Here's my media kit: [link]
Would love to chat if this aligns with your current campaigns.
Best,
[Your name]
3. Inbound Opportunities
As your channel grows, brands will start reaching out to you directly. When they do:
- Always respond — even if you're not interested. It builds relationships for future opportunities
- Ask for their budget range first — never name your price before understanding what they're willing to pay
- Don't accept your first offer — there's almost always room to negotiate
Make it easy for brands to find you: include a business email in your social media bios and on your website. "Business: partnerships@yourdomain.com" works well.
How to Create a Media Kit (Even With a Small Audience)
A media kit is a one-page document (PDF or web page) that showcases who you are, your audience, and your rates. Every creator who wants brand deals needs one. Here's what to include:
- Your name and headshot — professional but approachable
- Your platforms — with follower counts and engagement rates
- Audience demographics — age, gender, location, top interests (available in your platform analytics)
- Content examples — 3-5 of your best-performing posts with engagement metrics
- Previous brand work — if you've done any partnerships, show the results
- Your rates — or "starting from $X" to leave room for negotiation
- Contact information — email, social links
Keep it to one page. Brands won't read a 5-page document. You can create a media kit for free in Canva — they have templates specifically designed for creators.

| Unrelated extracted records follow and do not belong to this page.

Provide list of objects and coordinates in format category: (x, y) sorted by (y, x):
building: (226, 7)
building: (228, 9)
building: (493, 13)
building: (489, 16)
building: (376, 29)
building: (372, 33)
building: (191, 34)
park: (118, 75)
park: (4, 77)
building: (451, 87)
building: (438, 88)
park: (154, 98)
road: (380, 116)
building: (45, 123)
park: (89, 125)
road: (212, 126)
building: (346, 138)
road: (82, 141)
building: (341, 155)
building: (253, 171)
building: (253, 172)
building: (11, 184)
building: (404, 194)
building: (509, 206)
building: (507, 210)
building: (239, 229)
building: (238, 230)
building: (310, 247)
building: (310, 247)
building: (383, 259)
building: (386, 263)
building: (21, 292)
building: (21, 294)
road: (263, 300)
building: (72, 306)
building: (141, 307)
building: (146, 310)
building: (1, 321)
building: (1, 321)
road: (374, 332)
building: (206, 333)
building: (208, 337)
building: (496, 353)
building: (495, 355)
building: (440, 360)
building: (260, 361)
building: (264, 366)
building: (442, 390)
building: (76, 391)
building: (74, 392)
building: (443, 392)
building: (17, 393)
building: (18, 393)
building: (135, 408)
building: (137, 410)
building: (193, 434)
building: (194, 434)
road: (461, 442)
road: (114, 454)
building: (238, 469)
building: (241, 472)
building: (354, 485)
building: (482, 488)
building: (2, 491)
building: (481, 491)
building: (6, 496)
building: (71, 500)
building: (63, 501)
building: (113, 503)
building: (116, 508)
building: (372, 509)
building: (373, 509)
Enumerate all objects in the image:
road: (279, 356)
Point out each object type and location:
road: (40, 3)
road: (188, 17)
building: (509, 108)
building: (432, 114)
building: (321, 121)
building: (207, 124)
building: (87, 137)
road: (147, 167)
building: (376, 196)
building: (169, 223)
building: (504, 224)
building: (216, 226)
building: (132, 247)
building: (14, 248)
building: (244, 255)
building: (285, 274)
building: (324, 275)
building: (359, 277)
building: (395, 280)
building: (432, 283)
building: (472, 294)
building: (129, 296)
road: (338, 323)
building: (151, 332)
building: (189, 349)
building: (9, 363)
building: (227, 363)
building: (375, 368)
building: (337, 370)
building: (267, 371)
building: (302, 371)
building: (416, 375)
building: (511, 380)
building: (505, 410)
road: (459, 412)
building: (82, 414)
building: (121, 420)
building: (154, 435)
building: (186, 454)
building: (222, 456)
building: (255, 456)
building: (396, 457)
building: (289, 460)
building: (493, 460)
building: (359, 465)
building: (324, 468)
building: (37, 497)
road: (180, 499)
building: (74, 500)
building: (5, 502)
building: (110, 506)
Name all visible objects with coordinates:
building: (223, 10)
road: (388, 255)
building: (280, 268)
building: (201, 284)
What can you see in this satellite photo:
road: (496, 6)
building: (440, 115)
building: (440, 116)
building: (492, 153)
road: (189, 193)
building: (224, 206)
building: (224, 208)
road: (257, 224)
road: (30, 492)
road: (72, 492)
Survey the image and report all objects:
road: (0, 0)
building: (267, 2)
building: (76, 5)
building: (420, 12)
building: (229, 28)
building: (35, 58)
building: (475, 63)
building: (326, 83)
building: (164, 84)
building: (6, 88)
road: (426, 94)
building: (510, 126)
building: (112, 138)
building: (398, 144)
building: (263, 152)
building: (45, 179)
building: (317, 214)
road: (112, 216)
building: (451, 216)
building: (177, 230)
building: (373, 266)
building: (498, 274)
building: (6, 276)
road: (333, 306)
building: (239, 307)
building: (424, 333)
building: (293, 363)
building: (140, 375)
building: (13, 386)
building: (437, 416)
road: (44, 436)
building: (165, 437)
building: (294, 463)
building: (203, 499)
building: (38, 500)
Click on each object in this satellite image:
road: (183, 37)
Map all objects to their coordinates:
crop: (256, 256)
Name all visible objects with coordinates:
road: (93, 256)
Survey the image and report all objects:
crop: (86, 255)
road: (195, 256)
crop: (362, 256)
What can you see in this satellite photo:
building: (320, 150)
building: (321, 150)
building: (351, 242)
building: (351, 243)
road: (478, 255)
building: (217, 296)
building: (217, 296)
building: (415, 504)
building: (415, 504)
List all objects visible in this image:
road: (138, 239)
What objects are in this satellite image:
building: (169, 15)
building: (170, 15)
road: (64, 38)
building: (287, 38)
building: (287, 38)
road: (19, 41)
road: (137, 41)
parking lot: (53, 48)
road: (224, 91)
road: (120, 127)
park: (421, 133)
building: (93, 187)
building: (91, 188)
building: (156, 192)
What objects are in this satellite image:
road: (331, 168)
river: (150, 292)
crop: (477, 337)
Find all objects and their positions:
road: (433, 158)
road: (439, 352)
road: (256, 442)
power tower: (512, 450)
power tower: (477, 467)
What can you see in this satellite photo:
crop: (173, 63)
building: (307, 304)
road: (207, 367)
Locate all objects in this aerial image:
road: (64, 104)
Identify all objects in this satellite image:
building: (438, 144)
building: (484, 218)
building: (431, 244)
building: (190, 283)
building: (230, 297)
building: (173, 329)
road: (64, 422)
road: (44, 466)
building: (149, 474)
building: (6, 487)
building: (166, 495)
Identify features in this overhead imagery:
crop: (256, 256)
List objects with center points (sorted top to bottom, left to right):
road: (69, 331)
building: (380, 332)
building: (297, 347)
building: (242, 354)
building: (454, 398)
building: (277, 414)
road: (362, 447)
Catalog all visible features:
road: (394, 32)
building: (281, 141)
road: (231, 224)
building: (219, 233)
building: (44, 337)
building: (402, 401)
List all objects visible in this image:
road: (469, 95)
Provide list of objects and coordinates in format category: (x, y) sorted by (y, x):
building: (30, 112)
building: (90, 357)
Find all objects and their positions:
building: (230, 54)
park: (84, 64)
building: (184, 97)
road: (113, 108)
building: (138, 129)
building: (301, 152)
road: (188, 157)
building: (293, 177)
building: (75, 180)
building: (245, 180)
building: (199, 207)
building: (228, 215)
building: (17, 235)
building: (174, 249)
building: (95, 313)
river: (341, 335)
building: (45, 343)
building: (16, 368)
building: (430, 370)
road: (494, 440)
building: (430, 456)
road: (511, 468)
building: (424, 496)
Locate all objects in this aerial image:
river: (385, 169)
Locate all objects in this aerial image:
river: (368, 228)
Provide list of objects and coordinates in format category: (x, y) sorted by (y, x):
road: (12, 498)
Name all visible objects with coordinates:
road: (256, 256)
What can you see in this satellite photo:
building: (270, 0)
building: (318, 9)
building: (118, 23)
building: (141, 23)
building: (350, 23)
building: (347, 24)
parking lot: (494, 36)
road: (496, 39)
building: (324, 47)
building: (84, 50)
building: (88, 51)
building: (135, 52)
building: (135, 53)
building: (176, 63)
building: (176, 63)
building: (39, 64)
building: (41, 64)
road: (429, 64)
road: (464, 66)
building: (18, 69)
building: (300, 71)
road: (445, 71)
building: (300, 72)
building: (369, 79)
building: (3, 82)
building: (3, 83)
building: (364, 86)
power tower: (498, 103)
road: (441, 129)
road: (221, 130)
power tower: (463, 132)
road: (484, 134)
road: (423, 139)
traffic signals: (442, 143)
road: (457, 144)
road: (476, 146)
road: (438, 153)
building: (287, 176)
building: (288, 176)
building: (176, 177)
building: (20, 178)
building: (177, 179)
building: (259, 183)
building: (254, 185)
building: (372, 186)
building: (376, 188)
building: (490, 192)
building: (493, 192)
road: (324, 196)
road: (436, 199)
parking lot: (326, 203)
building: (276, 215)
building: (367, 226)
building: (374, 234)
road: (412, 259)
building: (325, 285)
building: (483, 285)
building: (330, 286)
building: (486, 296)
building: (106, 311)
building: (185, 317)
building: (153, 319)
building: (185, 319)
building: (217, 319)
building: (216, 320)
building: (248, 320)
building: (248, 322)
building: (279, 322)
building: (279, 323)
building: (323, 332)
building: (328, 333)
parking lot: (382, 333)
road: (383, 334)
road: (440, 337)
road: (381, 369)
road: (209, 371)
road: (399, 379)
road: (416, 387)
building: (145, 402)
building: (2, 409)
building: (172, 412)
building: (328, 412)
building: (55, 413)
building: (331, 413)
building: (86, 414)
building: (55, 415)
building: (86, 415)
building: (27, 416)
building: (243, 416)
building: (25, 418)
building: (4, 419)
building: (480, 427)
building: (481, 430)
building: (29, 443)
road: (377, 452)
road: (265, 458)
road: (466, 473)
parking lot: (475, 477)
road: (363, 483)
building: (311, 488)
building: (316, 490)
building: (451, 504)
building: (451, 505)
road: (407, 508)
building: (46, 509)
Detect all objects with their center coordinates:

How to Price Your Brand Deals
Pricing is the hardest part for most creators. Here's a framework that works:
Starting formula: Followers × Engagement Rate × $0.01 to $0.02
So a creator with 10,000 followers and 5% engagement rate might charge $500-$1,000 for a single Instagram post. A YouTube integration (mention in a video) typically commands 2-3x the rate of a social media post because of the longer shelf life and higher engagement.
Factors that increase your rate:
- Video content pays more than static posts
- YouTube integrations pay the most (2-3x Instagram rates)
- Exclusive usage rights (brand wants to use your content in their ads) — add 50-100%
- Long-term contracts — you can offer a 15-20% discount for a 3+ post commitment
- Deliverables beyond posting — if you need to create custom content, attend events, or do multiple revisions, charge more
For your first few deals, it's okay to accept a lower rate in exchange for experience, testimonials, and portfolio pieces. But after 2-3 successful partnerships, start raising your rates.
Negotiation Tips
- Never say your minimum price — if a brand asks "what's your rate?" give a range, not a single number
- Ask what the budget is first — "I'd love to work within your budget. What range are you working with?"
- Value-add instead of discounting — instead of lowering your price, offer extra deliverables (an extra Story, bonus tweets, etc.)
- Get everything in writing — scope of work, deliverables, timeline, payment terms, usage rights, revision limits
- Require a 50% upfront deposit — for deals over $500, always get partial payment before starting work
Legal Basics for Brand Deals
Keep it simple but protect yourself:
- Always have a written agreement — even a simple email exchange outlining deliverables and payment counts
- Disclose sponsored content — FTC (US) and equivalent regulations require clear disclosure. Use #ad, #sponsored, or a verbal disclosure in video content
- Only promote products you'd actually recommend — your audience's trust is worth more than any single brand deal
- Clarify usage rights — can the brand repost your content? Use it in ads? How long do they have these rights?
- Include a kill fee — if the brand cancels after you've created the content, you should be compensated for your time
Your Action Plan
- Create a media kit this week (Canva, 1-2 hours)
- Make a list of 20 brands that fit your niche
- Send 5 pitches this week using the template above
- Sign up for 2-3 creator marketplaces
- Follow up on pitches that don't get a response (wait 1-2 weeks, then send a polite follow-up)
Consistency in outreach matters more than perfection. Send 5 pitches per week and you'll land your first brand deal within a month or two — even with a small audience.